Exercise: In your reply, repeat the full listing exactly and leave each picture out.

Records shown:
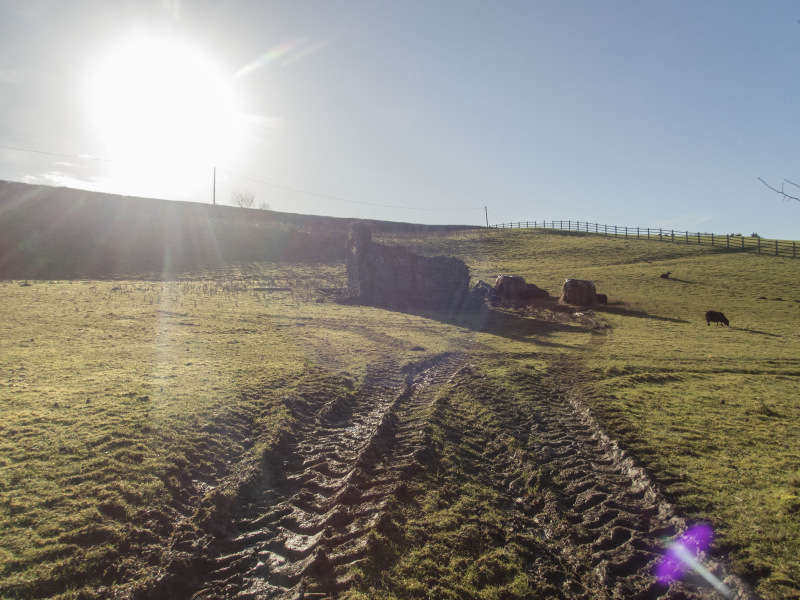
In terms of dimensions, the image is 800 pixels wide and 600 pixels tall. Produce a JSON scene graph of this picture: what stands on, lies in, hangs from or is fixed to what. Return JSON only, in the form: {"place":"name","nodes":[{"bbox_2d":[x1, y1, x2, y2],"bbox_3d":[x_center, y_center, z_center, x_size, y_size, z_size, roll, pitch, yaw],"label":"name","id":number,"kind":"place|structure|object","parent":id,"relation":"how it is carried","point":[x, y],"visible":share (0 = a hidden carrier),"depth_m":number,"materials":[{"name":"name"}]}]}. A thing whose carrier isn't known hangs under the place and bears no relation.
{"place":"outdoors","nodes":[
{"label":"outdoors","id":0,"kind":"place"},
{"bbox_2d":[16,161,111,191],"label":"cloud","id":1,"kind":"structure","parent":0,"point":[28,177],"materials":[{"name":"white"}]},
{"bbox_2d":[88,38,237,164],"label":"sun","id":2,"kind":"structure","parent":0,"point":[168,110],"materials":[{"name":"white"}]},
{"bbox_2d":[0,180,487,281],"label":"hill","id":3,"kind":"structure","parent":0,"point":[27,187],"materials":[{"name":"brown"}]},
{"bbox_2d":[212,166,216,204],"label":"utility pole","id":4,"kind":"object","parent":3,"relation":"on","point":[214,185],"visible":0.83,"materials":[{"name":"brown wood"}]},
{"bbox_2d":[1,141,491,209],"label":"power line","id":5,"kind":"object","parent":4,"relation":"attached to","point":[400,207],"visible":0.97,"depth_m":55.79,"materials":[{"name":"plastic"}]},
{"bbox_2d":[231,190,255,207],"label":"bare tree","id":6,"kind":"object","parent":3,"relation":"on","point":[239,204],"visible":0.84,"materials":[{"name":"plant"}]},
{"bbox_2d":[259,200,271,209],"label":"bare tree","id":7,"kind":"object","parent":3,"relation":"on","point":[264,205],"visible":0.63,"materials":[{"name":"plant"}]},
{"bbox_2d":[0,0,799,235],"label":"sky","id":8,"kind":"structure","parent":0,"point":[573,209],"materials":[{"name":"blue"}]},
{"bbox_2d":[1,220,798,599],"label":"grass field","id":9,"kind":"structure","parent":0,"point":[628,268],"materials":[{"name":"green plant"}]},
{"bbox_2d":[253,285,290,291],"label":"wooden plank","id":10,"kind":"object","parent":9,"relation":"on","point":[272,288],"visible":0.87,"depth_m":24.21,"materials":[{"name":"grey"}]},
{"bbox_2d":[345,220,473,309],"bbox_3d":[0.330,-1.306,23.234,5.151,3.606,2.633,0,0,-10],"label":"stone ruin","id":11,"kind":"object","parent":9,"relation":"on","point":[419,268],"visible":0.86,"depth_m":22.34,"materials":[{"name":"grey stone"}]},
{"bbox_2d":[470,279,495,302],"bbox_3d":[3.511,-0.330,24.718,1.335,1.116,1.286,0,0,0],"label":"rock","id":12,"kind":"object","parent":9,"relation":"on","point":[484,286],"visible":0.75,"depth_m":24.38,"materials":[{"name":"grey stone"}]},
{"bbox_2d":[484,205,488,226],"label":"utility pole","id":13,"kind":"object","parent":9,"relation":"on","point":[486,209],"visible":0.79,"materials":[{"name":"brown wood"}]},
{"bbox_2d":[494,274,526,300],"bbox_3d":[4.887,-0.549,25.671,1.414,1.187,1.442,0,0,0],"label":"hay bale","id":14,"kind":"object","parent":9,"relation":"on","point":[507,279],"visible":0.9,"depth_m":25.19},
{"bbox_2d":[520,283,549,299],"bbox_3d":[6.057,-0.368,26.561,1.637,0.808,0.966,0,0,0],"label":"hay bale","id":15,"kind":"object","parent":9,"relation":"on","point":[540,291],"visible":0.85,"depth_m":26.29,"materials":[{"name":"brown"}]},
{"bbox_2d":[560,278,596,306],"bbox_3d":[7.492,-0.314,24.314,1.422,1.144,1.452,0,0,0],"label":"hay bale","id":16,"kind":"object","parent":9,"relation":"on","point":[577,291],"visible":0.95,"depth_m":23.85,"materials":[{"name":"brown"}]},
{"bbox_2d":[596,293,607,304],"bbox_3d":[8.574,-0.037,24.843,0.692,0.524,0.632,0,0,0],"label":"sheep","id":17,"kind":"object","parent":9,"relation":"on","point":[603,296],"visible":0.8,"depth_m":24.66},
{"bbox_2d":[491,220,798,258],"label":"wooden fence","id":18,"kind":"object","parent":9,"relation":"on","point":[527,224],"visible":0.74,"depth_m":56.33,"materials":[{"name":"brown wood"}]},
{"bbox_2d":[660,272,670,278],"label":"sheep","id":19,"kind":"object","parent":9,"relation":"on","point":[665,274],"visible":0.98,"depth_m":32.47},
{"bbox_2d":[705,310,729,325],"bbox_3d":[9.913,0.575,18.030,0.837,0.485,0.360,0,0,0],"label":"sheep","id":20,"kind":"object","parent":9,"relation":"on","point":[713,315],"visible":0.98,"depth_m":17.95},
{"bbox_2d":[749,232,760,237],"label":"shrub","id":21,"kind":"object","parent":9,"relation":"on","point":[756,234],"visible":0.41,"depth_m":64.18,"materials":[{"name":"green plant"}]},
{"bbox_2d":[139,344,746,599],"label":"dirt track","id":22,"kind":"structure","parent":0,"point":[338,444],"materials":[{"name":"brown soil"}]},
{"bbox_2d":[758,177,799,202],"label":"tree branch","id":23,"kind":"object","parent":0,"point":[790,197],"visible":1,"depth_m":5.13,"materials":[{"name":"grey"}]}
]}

Output of the task:
In terms of dimensions, the image is 800 pixels wide and 600 pixels tall. Produce a JSON scene graph of this picture: what stands on, lies in, hangs from or is fixed to what. Return JSON only, in the form: {"place":"name","nodes":[{"bbox_2d":[x1, y1, x2, y2],"bbox_3d":[x_center, y_center, z_center, x_size, y_size, z_size, roll, pitch, yaw],"label":"name","id":number,"kind":"place|structure|object","parent":id,"relation":"how it is carried","point":[x, y],"visible":share (0 = a hidden carrier),"depth_m":number,"materials":[{"name":"name"}]}]}. A thing whose carrier isn't known hangs under the place and bears no relation.
{"place":"outdoors","nodes":[
{"label":"outdoors","id":0,"kind":"place"},
{"bbox_2d":[16,161,111,191],"label":"cloud","id":1,"kind":"structure","parent":0,"point":[28,177],"materials":[{"name":"white"}]},
{"bbox_2d":[88,38,237,164],"label":"sun","id":2,"kind":"structure","parent":0,"point":[168,110],"materials":[{"name":"white"}]},
{"bbox_2d":[0,180,487,281],"label":"hill","id":3,"kind":"structure","parent":0,"point":[27,187],"materials":[{"name":"brown"}]},
{"bbox_2d":[212,166,216,204],"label":"utility pole","id":4,"kind":"object","parent":3,"relation":"on","point":[214,185],"visible":0.83,"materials":[{"name":"brown wood"}]},
{"bbox_2d":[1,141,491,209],"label":"power line","id":5,"kind":"object","parent":4,"relation":"attached to","point":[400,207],"visible":0.97,"depth_m":55.79,"materials":[{"name":"plastic"}]},
{"bbox_2d":[231,190,255,207],"label":"bare tree","id":6,"kind":"object","parent":3,"relation":"on","point":[239,204],"visible":0.84,"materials":[{"name":"plant"}]},
{"bbox_2d":[259,200,271,209],"label":"bare tree","id":7,"kind":"object","parent":3,"relation":"on","point":[264,205],"visible":0.63,"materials":[{"name":"plant"}]},
{"bbox_2d":[0,0,799,235],"label":"sky","id":8,"kind":"structure","parent":0,"point":[573,209],"materials":[{"name":"blue"}]},
{"bbox_2d":[1,220,798,599],"label":"grass field","id":9,"kind":"structure","parent":0,"point":[628,268],"materials":[{"name":"green plant"}]},
{"bbox_2d":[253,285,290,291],"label":"wooden plank","id":10,"kind":"object","parent":9,"relation":"on","point":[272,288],"visible":0.87,"depth_m":24.21,"materials":[{"name":"grey"}]},
{"bbox_2d":[345,220,473,309],"bbox_3d":[0.330,-1.306,23.234,5.151,3.606,2.633,0,0,-10],"label":"stone ruin","id":11,"kind":"object","parent":9,"relation":"on","point":[419,268],"visible":0.86,"depth_m":22.34,"materials":[{"name":"grey stone"}]},
{"bbox_2d":[470,279,495,302],"bbox_3d":[3.511,-0.330,24.718,1.335,1.116,1.286,0,0,0],"label":"rock","id":12,"kind":"object","parent":9,"relation":"on","point":[484,286],"visible":0.75,"depth_m":24.38,"materials":[{"name":"grey stone"}]},
{"bbox_2d":[484,205,488,226],"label":"utility pole","id":13,"kind":"object","parent":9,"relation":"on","point":[486,209],"visible":0.79,"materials":[{"name":"brown wood"}]},
{"bbox_2d":[494,274,526,300],"bbox_3d":[4.887,-0.549,25.671,1.414,1.187,1.442,0,0,0],"label":"hay bale","id":14,"kind":"object","parent":9,"relation":"on","point":[507,279],"visible":0.9,"depth_m":25.19},
{"bbox_2d":[520,283,549,299],"bbox_3d":[6.057,-0.368,26.561,1.637,0.808,0.966,0,0,0],"label":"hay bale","id":15,"kind":"object","parent":9,"relation":"on","point":[540,291],"visible":0.85,"depth_m":26.29,"materials":[{"name":"brown"}]},
{"bbox_2d":[560,278,596,306],"bbox_3d":[7.492,-0.314,24.314,1.422,1.144,1.452,0,0,0],"label":"hay bale","id":16,"kind":"object","parent":9,"relation":"on","point":[577,291],"visible":0.95,"depth_m":23.85,"materials":[{"name":"brown"}]},
{"bbox_2d":[596,293,607,304],"bbox_3d":[8.574,-0.037,24.843,0.692,0.524,0.632,0,0,0],"label":"sheep","id":17,"kind":"object","parent":9,"relation":"on","point":[603,296],"visible":0.8,"depth_m":24.66},
{"bbox_2d":[491,220,798,258],"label":"wooden fence","id":18,"kind":"object","parent":9,"relation":"on","point":[527,224],"visible":0.74,"depth_m":56.33,"materials":[{"name":"brown wood"}]},
{"bbox_2d":[660,272,670,278],"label":"sheep","id":19,"kind":"object","parent":9,"relation":"on","point":[665,274],"visible":0.98,"depth_m":32.47},
{"bbox_2d":[705,310,729,325],"bbox_3d":[9.913,0.575,18.030,0.837,0.485,0.360,0,0,0],"label":"sheep","id":20,"kind":"object","parent":9,"relation":"on","point":[713,315],"visible":0.98,"depth_m":17.95},
{"bbox_2d":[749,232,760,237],"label":"shrub","id":21,"kind":"object","parent":9,"relation":"on","point":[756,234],"visible":0.41,"depth_m":64.18,"materials":[{"name":"green plant"}]},
{"bbox_2d":[139,344,746,599],"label":"dirt track","id":22,"kind":"structure","parent":0,"point":[338,444],"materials":[{"name":"brown soil"}]},
{"bbox_2d":[758,177,799,202],"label":"tree branch","id":23,"kind":"object","parent":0,"point":[790,197],"visible":1,"depth_m":5.13,"materials":[{"name":"grey"}]}
]}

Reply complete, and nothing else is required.